Calif. grid plan stirs concerns of a solar slowdown

Source: By By Jason Plautz, E&E News • Posted: Sunday, November 13, 2022

A worker moves a solar panel during the installation process on the roof of a home in San Francisco in 2018.

A worker moves a solar panel during the installation process on the roof of a home in San Francisco in 2018. Justin Sullivan/Getty Images

California regulators scaled back a controversial plan Thursday that would have charged rooftop solar customers a monthly fee, but renewable advocates said the state’s revised net metering rules could still create a significant barrier for the growing industry.

The California Public Utilities Commission unveiled the updated proposal for the state’s solar incentive program after a previous version was withdrawn earlier this year amid widespread criticism.

State officials said the new plan written by administrative law Judge Kelly A. Hymes could save solar customers upwards of $100 a month on their electricity bills while also incentivizing them to buy energy storage batteries. Overall, the proposal says, the changes “will help meet California’s climate goals and increase reliability, while promoting affordability across all income levels.”

The plan would overhaul the state’s current net metering incentives, which offers users financial credit on their bills in exchange for returning power generated from rooftop solar panels back to the grid. The plan’s new tariffs would replace the payments — pegged to the retail electricity rate — with a more dynamic tariff that changes based on the electricity system’s needs at that time.
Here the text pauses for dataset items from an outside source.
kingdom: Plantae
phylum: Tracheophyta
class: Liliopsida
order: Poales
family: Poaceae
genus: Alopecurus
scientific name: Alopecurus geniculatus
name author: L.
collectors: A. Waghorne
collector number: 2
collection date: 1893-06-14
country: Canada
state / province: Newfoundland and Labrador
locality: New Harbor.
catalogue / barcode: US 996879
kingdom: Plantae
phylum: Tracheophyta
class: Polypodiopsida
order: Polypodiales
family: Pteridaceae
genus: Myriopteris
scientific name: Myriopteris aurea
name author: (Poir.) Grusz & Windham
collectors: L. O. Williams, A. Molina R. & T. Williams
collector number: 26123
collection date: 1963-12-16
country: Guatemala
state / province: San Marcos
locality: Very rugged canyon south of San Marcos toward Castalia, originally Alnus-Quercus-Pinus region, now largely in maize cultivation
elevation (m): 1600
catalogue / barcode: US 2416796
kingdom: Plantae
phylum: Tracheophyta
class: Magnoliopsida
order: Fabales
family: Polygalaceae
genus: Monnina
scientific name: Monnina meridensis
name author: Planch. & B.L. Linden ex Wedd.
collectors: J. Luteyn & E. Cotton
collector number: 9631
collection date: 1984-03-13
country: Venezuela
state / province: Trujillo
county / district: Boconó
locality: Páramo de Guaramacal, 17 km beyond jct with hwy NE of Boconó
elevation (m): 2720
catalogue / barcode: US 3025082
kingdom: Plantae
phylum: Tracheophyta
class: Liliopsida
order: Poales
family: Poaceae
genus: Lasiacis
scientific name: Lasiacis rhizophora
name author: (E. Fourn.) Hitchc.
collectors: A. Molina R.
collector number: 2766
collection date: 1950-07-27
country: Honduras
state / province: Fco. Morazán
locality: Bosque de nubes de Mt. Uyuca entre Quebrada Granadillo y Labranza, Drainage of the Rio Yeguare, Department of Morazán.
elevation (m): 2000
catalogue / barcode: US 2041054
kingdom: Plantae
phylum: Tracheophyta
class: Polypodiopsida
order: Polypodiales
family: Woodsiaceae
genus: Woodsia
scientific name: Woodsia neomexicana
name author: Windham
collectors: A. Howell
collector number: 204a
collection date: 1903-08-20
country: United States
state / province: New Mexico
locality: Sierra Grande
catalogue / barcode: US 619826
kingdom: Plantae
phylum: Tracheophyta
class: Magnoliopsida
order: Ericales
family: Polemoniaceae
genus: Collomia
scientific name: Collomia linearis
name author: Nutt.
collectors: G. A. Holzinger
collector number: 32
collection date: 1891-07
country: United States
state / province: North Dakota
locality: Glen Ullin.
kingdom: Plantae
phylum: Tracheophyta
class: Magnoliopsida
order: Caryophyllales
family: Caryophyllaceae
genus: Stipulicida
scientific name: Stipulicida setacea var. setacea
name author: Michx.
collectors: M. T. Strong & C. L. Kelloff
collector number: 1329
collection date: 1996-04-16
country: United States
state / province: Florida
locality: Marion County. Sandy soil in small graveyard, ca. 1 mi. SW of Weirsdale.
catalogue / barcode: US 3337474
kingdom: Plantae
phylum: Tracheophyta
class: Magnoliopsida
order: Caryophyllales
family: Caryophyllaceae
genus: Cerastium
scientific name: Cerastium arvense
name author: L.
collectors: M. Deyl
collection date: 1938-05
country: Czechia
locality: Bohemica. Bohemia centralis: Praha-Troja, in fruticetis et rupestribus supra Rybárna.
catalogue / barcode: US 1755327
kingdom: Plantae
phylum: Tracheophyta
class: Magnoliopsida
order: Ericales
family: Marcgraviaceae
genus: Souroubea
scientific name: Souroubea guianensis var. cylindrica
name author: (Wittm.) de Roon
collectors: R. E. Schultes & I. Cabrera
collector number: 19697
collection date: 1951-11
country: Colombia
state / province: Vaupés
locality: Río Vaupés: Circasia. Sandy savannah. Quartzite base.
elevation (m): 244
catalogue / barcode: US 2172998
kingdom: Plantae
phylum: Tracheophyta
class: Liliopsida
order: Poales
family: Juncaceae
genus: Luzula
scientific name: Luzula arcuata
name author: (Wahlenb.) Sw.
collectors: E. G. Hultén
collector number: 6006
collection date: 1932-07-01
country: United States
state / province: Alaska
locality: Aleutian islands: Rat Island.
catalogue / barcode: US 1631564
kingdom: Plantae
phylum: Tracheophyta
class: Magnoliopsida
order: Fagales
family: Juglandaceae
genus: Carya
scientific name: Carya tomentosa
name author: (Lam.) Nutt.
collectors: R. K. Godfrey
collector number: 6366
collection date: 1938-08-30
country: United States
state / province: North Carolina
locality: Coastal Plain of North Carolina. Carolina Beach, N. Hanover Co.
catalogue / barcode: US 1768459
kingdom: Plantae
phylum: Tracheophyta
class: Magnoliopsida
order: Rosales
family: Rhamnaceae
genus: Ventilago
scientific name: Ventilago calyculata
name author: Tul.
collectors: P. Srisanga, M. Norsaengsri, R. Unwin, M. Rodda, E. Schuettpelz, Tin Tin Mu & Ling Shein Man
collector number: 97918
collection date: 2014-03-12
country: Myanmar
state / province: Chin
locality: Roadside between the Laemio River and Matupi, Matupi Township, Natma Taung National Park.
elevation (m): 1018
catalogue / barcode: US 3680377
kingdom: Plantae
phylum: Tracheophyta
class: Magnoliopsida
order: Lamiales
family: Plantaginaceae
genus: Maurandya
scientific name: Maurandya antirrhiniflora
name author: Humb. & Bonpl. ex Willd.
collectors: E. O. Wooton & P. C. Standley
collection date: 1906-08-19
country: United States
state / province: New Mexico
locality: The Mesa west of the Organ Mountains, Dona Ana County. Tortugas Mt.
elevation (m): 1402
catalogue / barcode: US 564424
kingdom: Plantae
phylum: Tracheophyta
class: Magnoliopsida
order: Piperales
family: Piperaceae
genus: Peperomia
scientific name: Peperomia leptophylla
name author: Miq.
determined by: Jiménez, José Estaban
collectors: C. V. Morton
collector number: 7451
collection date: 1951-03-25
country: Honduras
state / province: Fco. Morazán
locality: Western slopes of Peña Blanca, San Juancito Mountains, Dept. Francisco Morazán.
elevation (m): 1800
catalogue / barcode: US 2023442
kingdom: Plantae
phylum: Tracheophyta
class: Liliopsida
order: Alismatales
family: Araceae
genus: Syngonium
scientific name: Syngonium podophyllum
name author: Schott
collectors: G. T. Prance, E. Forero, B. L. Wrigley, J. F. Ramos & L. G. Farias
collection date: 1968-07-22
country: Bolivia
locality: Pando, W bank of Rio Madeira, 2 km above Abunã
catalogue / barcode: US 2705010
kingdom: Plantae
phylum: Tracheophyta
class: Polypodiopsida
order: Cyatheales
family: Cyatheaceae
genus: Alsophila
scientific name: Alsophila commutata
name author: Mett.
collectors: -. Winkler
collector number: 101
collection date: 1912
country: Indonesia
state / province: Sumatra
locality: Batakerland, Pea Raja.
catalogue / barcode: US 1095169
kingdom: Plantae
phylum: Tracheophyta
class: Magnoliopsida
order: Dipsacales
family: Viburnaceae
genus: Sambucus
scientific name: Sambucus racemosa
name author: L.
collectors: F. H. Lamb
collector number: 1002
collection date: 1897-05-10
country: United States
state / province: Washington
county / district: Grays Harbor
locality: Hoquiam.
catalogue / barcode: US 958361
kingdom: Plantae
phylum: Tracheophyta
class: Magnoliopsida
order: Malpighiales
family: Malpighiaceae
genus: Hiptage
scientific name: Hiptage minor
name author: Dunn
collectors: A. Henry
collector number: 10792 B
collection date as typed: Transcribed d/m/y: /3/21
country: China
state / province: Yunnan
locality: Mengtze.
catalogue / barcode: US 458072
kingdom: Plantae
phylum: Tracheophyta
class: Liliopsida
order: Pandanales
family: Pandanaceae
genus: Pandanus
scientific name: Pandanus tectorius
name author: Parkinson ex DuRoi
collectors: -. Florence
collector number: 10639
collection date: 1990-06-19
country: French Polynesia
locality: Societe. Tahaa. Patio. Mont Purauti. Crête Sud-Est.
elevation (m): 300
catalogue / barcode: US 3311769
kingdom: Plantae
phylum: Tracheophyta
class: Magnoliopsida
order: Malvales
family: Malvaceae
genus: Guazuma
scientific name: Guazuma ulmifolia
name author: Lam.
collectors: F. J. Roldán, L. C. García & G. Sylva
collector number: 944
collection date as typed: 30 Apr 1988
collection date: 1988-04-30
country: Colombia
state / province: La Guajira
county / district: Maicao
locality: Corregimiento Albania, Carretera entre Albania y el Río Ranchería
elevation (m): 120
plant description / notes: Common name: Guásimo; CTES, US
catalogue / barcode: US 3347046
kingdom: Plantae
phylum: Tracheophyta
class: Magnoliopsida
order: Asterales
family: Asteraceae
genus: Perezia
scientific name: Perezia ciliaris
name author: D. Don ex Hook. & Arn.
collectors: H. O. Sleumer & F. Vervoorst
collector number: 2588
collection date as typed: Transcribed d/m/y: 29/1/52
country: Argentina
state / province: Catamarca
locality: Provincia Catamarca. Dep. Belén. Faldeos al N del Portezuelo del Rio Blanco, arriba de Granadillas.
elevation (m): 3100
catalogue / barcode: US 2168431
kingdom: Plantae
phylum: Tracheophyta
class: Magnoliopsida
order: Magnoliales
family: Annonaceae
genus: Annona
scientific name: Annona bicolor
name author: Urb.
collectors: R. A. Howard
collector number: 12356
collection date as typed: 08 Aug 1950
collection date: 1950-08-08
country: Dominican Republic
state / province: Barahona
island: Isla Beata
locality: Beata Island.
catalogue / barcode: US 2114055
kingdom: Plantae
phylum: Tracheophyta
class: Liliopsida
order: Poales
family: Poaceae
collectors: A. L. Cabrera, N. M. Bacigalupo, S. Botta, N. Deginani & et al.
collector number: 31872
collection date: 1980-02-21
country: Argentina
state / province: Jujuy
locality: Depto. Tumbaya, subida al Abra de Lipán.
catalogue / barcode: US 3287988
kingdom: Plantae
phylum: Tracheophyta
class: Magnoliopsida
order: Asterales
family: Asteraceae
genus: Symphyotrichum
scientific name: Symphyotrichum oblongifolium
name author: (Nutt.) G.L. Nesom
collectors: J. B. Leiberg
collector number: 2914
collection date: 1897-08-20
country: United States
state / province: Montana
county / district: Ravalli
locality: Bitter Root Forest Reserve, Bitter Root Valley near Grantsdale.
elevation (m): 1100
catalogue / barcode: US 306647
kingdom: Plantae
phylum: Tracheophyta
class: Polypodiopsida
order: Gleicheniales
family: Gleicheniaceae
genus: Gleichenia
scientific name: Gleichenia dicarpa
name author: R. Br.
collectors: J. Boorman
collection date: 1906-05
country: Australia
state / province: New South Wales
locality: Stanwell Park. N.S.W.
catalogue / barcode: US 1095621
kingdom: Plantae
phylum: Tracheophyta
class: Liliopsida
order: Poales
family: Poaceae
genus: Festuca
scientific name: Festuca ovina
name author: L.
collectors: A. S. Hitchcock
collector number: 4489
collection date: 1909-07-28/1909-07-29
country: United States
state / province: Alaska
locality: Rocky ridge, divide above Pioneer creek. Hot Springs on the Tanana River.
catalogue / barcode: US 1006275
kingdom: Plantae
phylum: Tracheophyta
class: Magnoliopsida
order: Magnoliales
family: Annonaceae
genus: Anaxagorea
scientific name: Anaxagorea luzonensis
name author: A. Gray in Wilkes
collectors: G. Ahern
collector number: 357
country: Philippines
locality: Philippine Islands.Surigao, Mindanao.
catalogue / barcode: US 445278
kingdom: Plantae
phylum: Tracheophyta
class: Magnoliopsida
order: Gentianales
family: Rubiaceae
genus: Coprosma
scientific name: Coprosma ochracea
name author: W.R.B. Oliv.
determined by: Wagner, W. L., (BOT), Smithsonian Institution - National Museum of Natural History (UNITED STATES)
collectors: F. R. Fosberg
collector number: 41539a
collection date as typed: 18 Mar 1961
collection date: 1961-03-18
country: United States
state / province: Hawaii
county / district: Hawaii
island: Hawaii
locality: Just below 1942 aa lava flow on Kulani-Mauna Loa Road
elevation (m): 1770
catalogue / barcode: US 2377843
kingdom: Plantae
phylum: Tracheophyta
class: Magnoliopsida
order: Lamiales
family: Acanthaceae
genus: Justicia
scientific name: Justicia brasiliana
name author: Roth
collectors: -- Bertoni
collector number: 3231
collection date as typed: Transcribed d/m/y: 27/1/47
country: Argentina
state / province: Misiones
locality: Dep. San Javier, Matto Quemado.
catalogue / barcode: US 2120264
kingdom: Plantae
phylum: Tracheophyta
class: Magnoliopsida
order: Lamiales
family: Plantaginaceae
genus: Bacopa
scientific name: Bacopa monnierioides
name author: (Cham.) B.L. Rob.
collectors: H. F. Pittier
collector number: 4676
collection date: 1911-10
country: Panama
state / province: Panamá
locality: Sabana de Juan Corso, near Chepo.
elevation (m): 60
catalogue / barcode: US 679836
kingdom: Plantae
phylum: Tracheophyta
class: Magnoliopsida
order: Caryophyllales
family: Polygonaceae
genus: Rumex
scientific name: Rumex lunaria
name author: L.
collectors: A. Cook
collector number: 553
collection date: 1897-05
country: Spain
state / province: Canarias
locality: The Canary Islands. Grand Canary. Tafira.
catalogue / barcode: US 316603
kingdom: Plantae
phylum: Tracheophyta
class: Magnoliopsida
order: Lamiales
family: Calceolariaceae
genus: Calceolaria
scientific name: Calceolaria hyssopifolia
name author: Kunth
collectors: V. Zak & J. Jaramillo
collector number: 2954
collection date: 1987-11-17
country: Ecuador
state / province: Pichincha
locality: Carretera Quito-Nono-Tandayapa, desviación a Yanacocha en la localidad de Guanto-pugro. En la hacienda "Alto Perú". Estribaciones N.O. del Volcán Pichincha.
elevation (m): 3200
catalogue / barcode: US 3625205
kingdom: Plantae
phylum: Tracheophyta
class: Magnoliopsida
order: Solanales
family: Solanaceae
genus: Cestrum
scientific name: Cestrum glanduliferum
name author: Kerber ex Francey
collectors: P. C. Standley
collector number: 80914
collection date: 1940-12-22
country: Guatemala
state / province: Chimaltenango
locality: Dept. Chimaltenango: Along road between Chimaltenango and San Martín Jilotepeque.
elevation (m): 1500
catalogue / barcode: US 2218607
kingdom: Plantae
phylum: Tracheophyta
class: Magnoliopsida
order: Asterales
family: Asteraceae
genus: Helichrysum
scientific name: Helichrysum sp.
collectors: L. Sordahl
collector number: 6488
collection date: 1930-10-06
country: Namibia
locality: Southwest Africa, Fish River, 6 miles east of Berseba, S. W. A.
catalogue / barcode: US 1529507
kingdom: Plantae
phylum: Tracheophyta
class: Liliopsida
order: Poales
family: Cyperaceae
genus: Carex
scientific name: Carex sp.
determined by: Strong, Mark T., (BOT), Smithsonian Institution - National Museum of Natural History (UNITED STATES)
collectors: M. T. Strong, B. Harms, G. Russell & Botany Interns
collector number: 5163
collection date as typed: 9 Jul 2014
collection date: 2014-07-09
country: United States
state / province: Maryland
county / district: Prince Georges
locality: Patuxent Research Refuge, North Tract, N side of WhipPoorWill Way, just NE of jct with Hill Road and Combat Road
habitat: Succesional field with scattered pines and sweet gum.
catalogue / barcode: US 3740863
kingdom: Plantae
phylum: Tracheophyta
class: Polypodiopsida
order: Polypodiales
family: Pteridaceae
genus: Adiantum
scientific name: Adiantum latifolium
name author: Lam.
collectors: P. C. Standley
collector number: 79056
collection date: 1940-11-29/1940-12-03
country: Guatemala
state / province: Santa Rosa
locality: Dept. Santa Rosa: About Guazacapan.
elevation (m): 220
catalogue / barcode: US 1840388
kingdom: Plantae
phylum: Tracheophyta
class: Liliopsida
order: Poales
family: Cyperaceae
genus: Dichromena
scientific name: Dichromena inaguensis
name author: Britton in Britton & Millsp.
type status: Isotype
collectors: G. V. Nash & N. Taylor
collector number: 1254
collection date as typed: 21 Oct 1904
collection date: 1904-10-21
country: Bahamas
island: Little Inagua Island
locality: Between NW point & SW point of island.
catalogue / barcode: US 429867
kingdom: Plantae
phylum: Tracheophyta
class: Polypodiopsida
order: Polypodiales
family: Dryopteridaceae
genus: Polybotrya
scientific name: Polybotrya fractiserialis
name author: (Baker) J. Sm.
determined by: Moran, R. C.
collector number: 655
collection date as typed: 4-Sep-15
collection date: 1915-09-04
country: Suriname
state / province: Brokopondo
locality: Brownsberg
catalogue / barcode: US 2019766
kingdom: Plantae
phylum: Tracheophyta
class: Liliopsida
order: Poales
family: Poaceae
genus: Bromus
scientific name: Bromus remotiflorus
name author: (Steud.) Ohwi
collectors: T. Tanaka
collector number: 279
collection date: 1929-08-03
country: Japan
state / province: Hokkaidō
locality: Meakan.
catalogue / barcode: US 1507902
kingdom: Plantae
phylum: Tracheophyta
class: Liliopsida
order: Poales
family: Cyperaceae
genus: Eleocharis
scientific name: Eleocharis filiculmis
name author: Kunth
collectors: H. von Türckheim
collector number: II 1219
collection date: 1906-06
For example, rates would be higher during periods of peak demand on the grid — especially in the evenings, when the state’s renewable-power generation usually gives way to more fossil fuel-based sources. That structure would benefit storage owners, who can charge batteries during the day and dispatch the power at peak times.

Notably, the rules dropped a controversial monthly grid-connection fee that solar power executives and clean energy groups said would amount to a tax on solar.

In a statement, Sunrun CEO Mary Powell said it was an “important move in the right direction” that customers “will not be unduly penalized for generating and storing [in batteries] local clean energy to both participate in modern ways to power their lives and contribute to the fight against climate change.”

The proposal is scheduled to be voted on during the CPUC’s Dec. 15 meeting. The commission will also take public comment in a special hearing Wednesday.

But other solar advocacy groups said that some aspects of the proposal would still make new solar projects uneconomical for many customers. By using the “avoided cost” metric that pegs export rates to grid conditions, advocates said the overall compensation for customers would be significantly reduced from the current incentives.

An assessment of the proposal by Rob Rains, senior vice president of Washington Analysis, said the tariff changes are an improvement over the previous proposal but “are still an overall negative to the rooftop solar space.” That’s in part because the compensation is scheduled to phase down over time for new customers.

“The CPUC’s new proposed decision would really hurt. It needs more work or it will replace the solar tax with a steep solar decline,” said Bernadette Del Chiaro, executive director of the California Solar & Storage Association, in a statement. “If passed as is, the CPUC’s proposal would protect utility monopolies and boost their profits, while making solar less affordable and delaying the goal of 100 percent clean energy.”

According to the association, the average rate customers would be reimbursed for their exports would drop from 30 cents per kilowatt to 8 cents per kilowatt as of April 2023.

Existing solar customers would not be affected by the new tariff for at least nine years, another change from the previous proposal.

The CPUC said the average residential solar customer would save about $100 a month off the average bill, while a homeowner with a solar and a battery storage system would save about $136 per month. The average solar and storage customer would see a payback period of nine years or less under the tariff, according to commission estimates.

A coalition representing California’s largest utilities also criticized the proposal, saying it would continue to favor wealthy homeowners by spreading solar costs among all customers. Affordable Clean Energy for All — which also represents chambers of commerce, labor unions and housing groups — has advocated for reducing incentives to solar customers, which it says unfairly puts the shared costs of grid upgrades on customers who cannot afford solar power.

“It is extremely disappointing that under this proposal, low-income families and all customers without solar will continue to pay a hidden tax on their electricity bills to subsidize rooftop solar for mostly wealthier Californians,” said Affordable Clean Energy for All spokesperson Kathy Fairbanks. “The failure to finally eliminate the growing cost burden carried by nonsolar customers in California is particularly troublesome given the billions of dollars in new federal clean energy subsidies that will ensure continued growth and healthy profits for large solar corporations for the next decade.”

The utility and business alliance had previously argued that federal tax benefits included in the Inflation Reduction Act would create enough support for the industry that state-level subsidies could be reduced (Energywire, Aug. 26)

Net metering rules adopted by California 20 years ago have helped the state’s rooftop solar market boom, with 12 gigawatts of clean distributed energy installed since then, according to the CPUC.

However, officials have said that the existing rules are outdated and do not reflect current grid conditions and needs, necessitating the update.

An analysis from Wood Mackenzie estimated the original December proposal could have cut demand for new residential solar in the state in half by 2024. Those rules were withdrawn in January.

The new tariffs will be open to changes ahead of the scheduled vote.